IL FANTASMA DELL'OPERA ( I, 1998)
DI DARIO ARGENTO
Con ASIA ARGENTO, JULIAN SANDS, Andrea Di Stefano, Nadia Rinaldi.
HORROR


Dal classico di Gaston Leroux, Dario Argento aveva, a grandi linee, già tratto "Opera":undici anni e quattro film dopo, il regista romano realizza proprio la sua versione del romanzo dell'orrore già ispiratore di numerosi lungometraggi,di cui il più celebre è a tutt'oggi quello con Lon Chaney.Recitato malissimo da una sempre fuori calibro Asia Argento, da un Julian Sands senza alcun carisma, per tacere di Nadia Rinaldi e Coralina Cataldi Tassoni, abbastanza improponibili, questo "Fantasma dell'Opera" argentiano ha un paio di sequenze indovinate, come quando i topi ricoprono letteralmente il folle Fantasma, più spesso scade in pretenziosità e ridicolaggini inopportune( gli ammazzatopi, per carità...) per esempio i due intellettuali che nel bordello si azzuffano per questioni letterarie.Argento presenta una varia crudeltà fine a se stessa, il film sbanda clamorosamente, fino a toccare i punti più bassi della carriera dell'autore di "Tenebre".Ci si annoia e ci si deprime per come uno dei talenti cinematografici più visionari del nostro cinema sappia buttarsi via in cose del genere.

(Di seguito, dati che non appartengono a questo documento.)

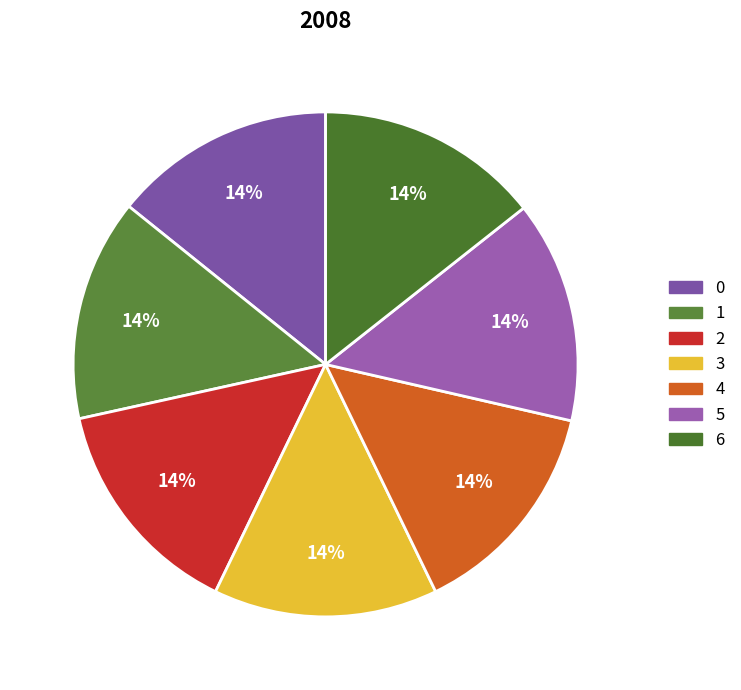

True or false: 2 accounts for 21% of the total.

False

LA SUPERTESTIMONE ( I,1971)
DI FRANCO GIRALDI
Con MONICA VITTI, UGO TOGNAZZI, Orazio Orlando, Veronique Vendell.
COMMEDIA
A volte, si sa, gli attori rendono un film più digeribile di quanto esso davvero non sia. E la bravura, oltre che l'alchimia tra Monica Vitti e Ugo Tognazzi, servono molto a migliorare l'effetto che "La supertestimone", che si regge su uno spunto più adatto a reggere la durata di un episodio che di un intero lungometraggio:Giraldi, regista non male con gli western-spaghetti, è meno a suo agio con la commedia di costume.Non divertentissimo, anzi, in un certo qual modo un pò triste.